(Collected data)
— START —

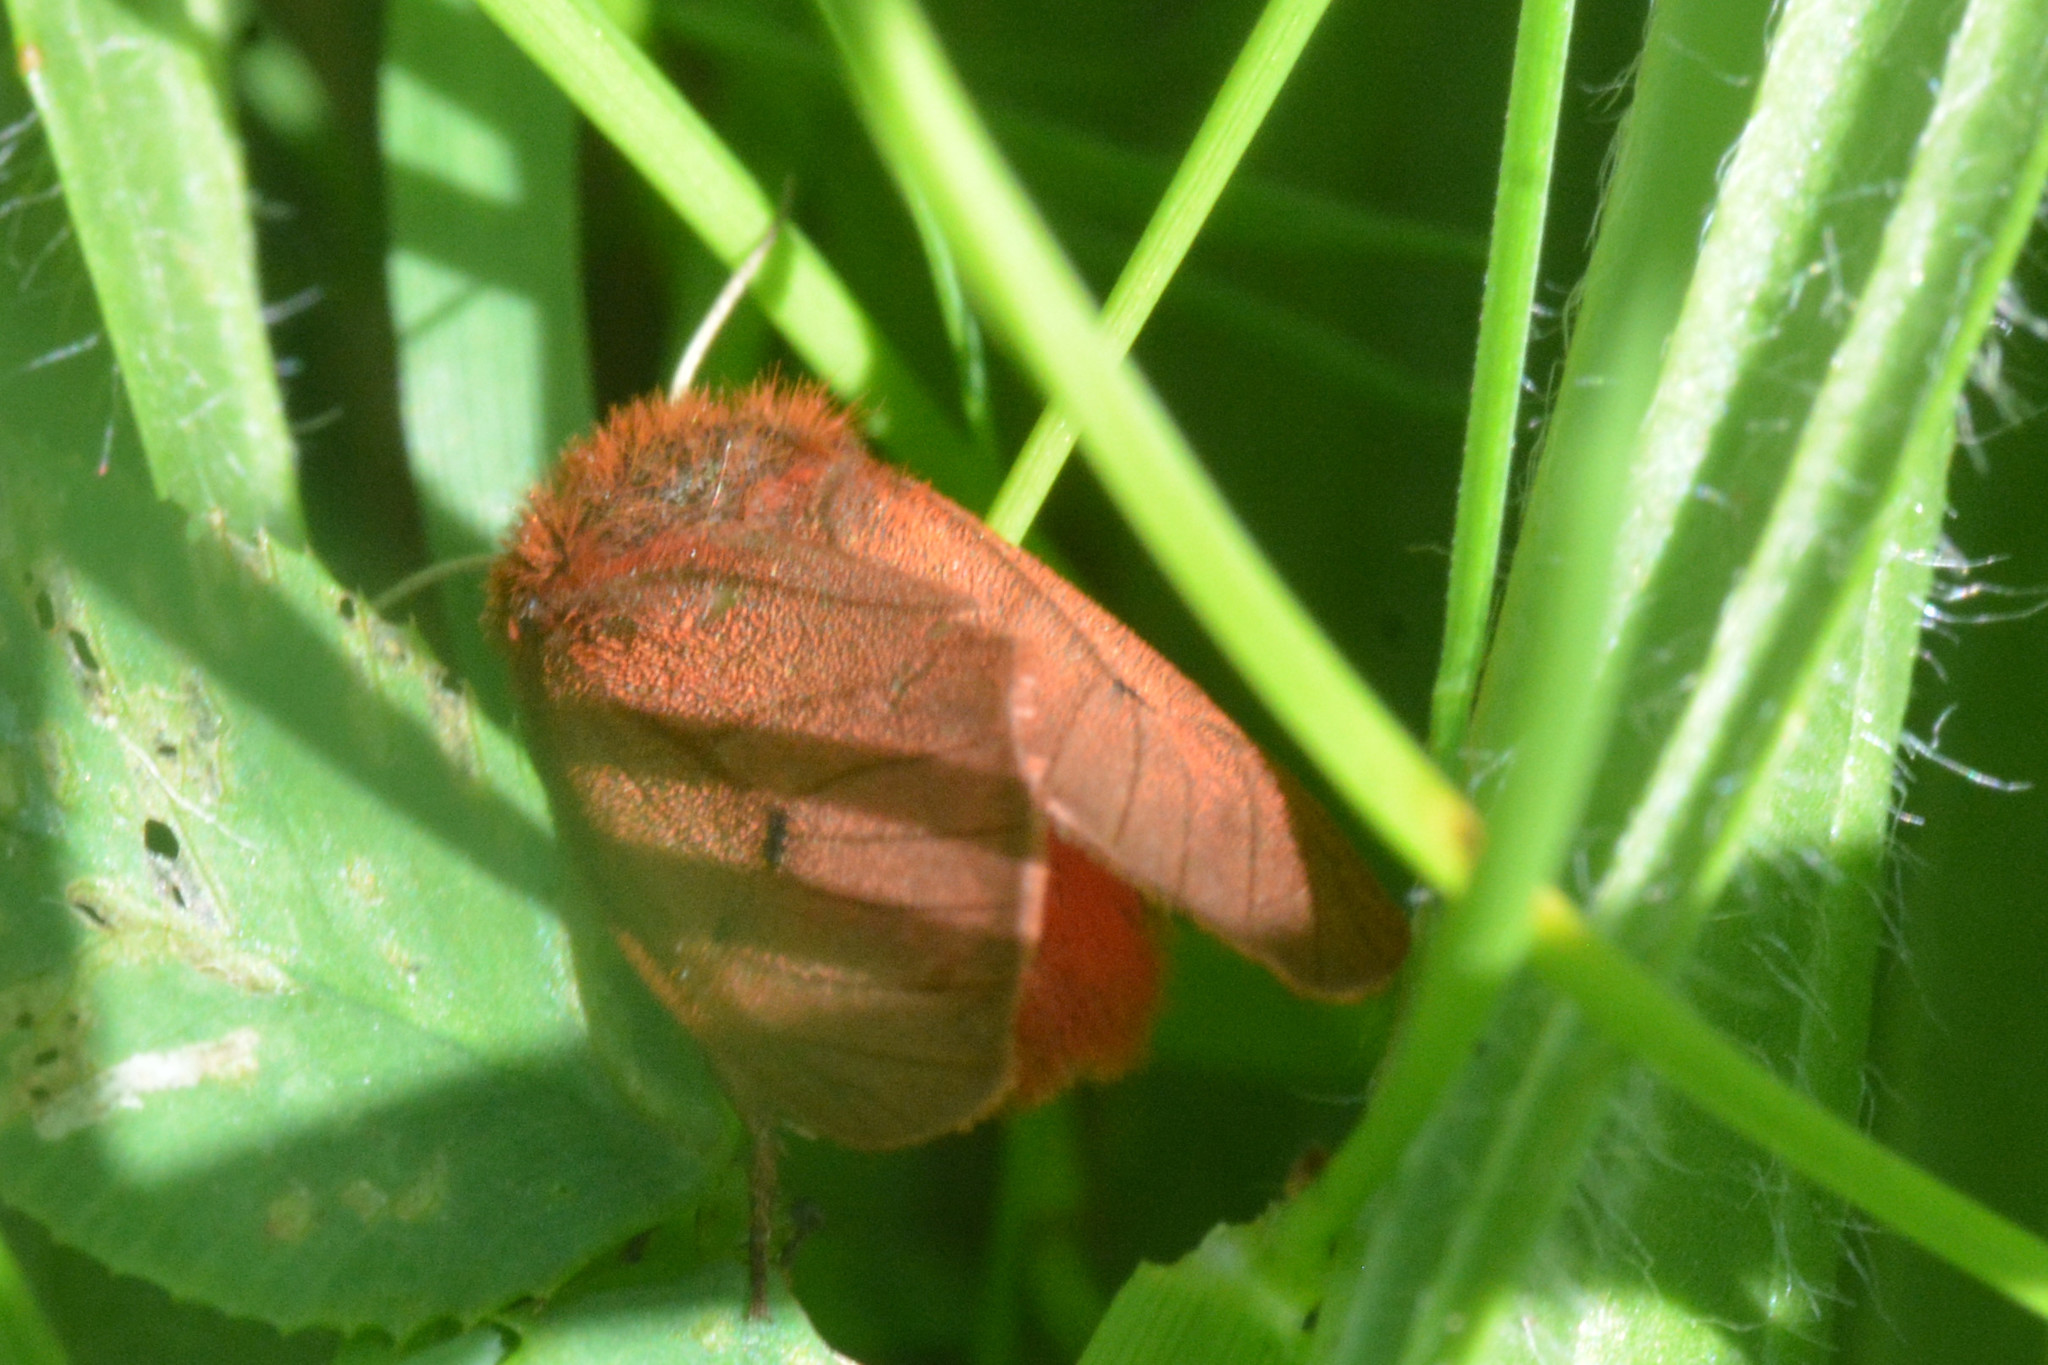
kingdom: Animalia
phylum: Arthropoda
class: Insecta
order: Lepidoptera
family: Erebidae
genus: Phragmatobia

— END —
— START —

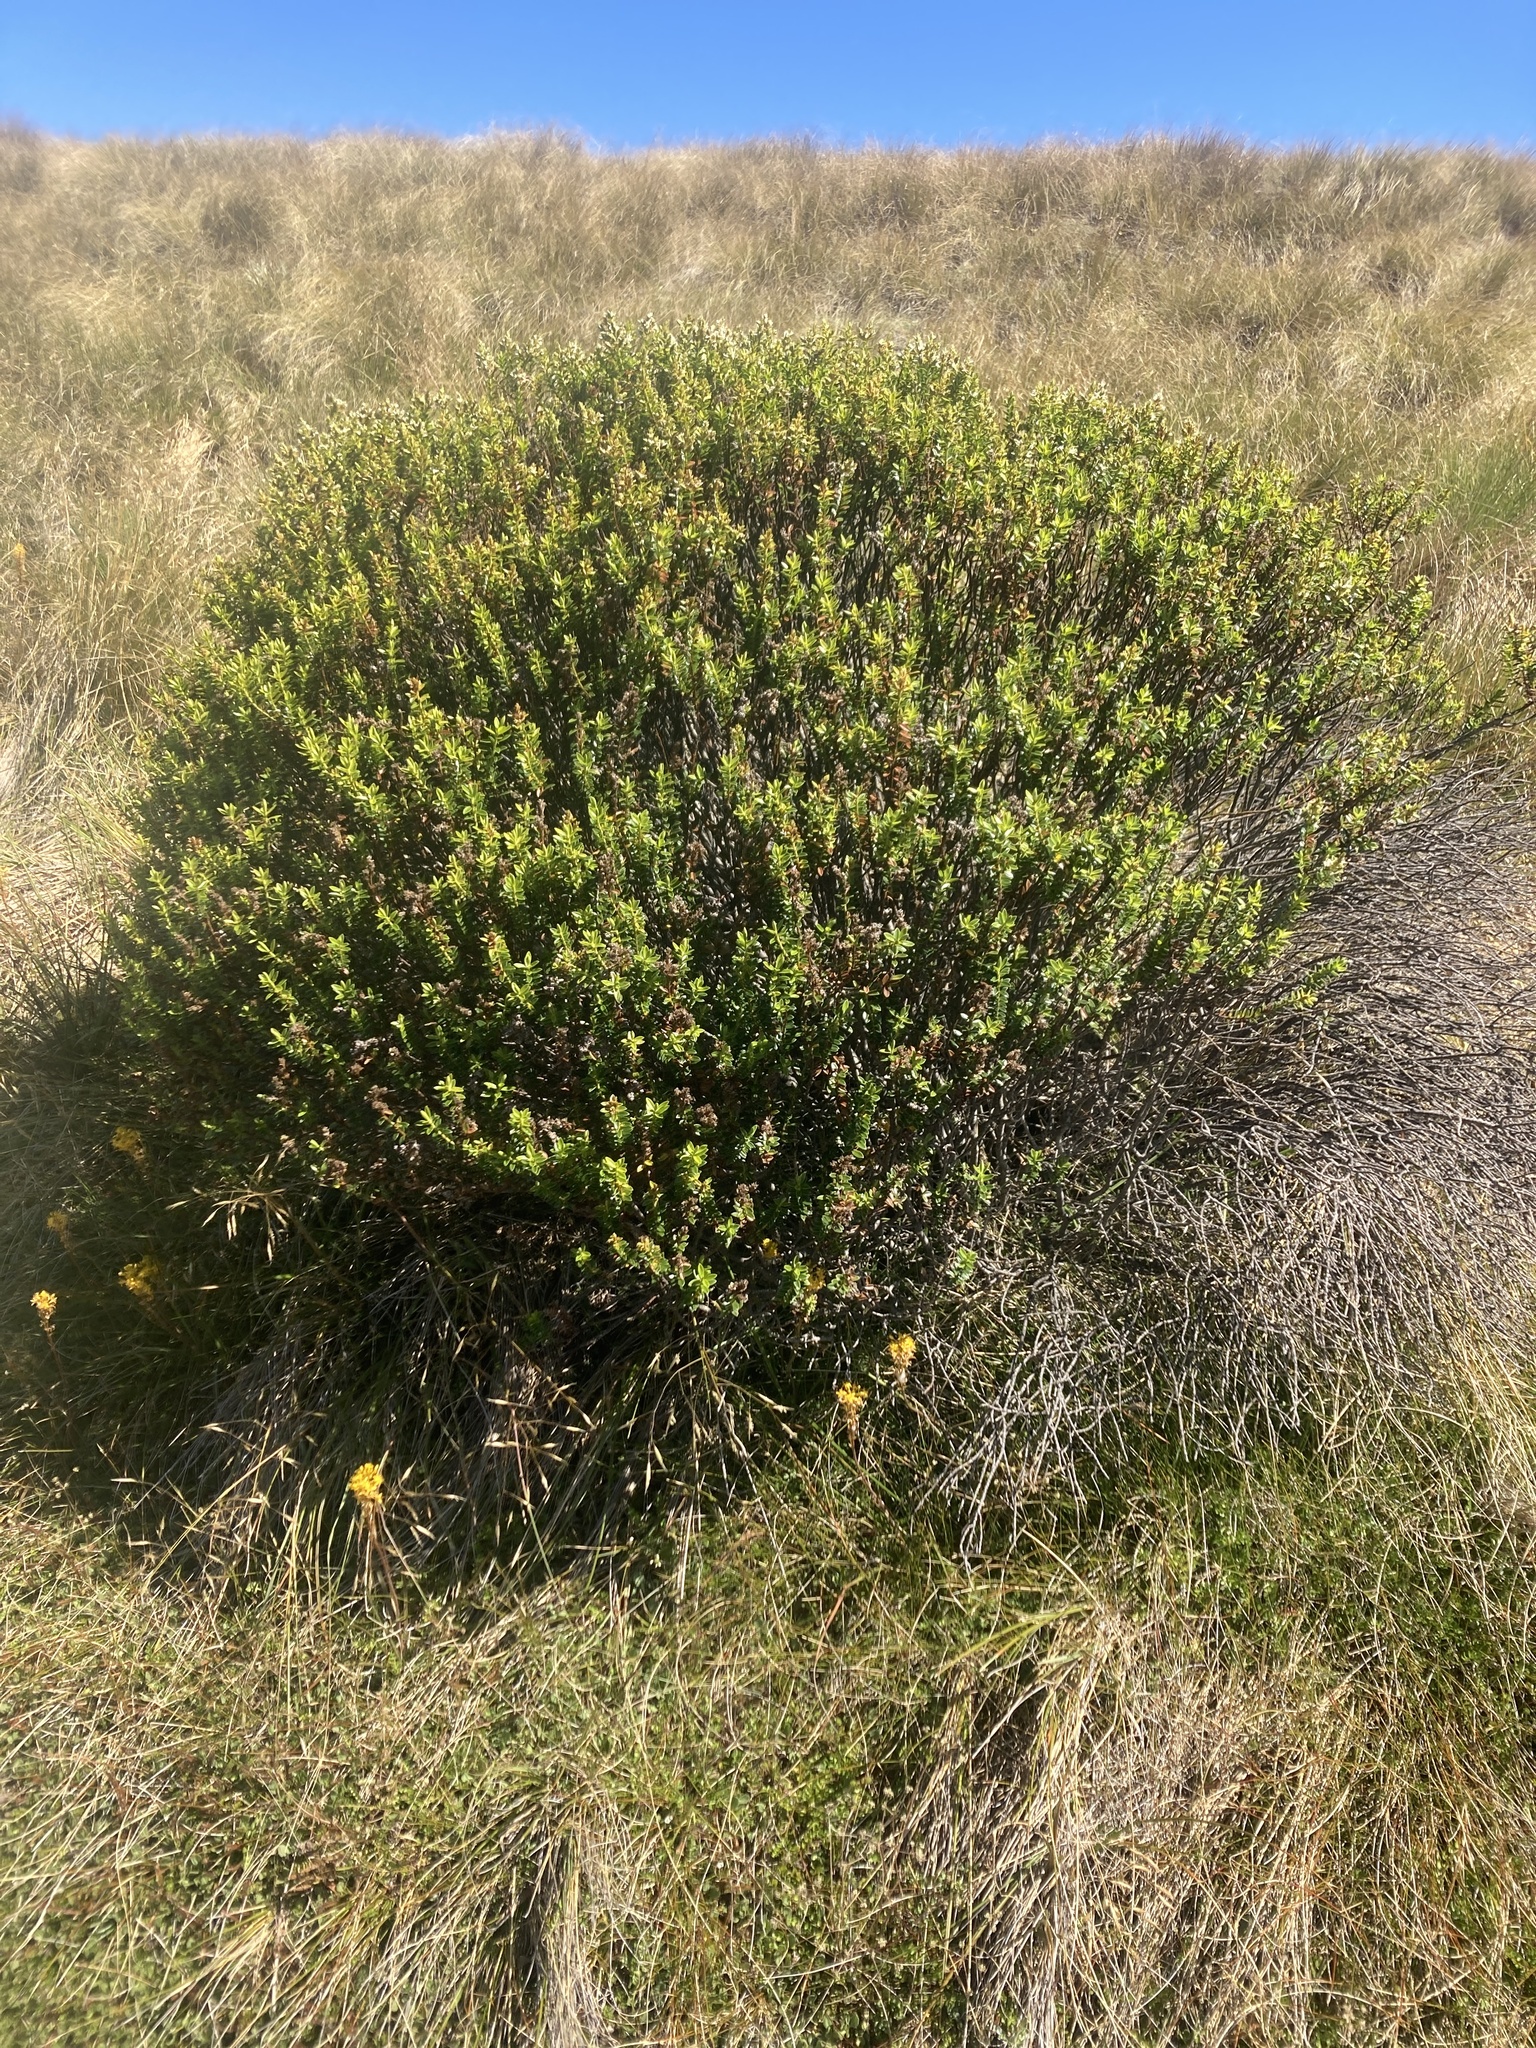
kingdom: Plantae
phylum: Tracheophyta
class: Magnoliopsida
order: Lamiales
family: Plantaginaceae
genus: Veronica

— END —
— START —

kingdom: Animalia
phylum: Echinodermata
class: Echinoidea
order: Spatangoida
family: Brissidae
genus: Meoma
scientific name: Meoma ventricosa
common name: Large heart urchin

— END —

Can you render everything from the row containing "phylum: Echinodermata" down to the row containing "common name: Large heart urchin" as a two-column CSV with the columns field and value, one line per row, each entry in its own quoted field with any line breaks turned into spaces?

field,value
"phylum:","Echinodermata"
"class:","Echinoidea"
"order:","Spatangoida"
"family:","Brissidae"
"genus:","Meoma"
"scientific name:","Meoma ventricosa"
"common name:","Large heart urchin"